● EXERCISE AIM: From the records below, transcribe exactly the lines that begin at the line with "the blue sign at point (43, 58), 1190.9 +75.4" and end at the line with "the green tree at point (171, 55), 1793.8", both included.

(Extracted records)
+ + + +

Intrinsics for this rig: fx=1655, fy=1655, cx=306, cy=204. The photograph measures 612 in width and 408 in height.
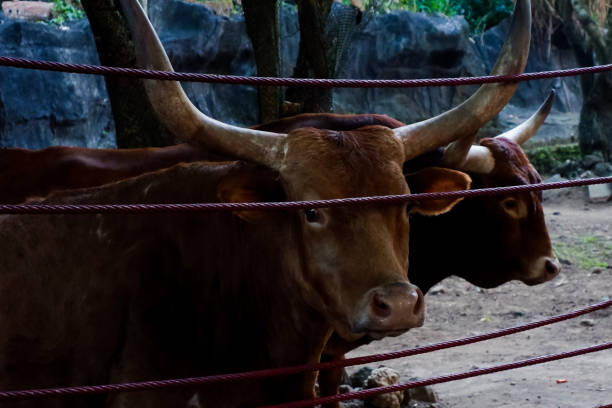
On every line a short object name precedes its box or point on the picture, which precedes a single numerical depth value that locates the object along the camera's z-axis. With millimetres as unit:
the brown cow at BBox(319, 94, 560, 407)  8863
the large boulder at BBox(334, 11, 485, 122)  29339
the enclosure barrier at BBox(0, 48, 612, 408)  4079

+ + + +

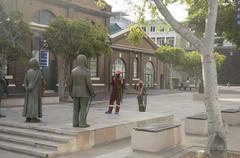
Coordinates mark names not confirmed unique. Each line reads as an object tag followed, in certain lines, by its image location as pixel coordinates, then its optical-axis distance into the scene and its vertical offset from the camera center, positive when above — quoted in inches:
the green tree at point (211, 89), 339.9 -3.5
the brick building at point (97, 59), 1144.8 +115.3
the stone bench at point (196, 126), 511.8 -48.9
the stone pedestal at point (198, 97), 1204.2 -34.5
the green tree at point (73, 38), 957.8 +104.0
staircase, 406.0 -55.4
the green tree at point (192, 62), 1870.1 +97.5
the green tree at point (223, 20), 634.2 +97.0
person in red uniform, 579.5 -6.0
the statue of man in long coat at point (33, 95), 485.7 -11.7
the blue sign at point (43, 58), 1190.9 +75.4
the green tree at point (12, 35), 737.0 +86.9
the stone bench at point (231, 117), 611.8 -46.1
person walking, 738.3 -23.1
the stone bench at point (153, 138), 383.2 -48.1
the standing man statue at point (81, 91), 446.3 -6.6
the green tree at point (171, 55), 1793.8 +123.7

+ + + +

● WRITTEN REPLY:
the blue sign at point (43, 58), 1190.9 +75.4
the green tree at point (12, 35), 737.0 +86.9
the stone bench at point (231, 117), 611.8 -46.1
person walking, 738.3 -23.1
the stone bench at point (153, 138), 383.2 -48.1
the standing man statue at point (81, 91), 446.3 -6.6
the green tree at point (171, 55), 1793.8 +123.7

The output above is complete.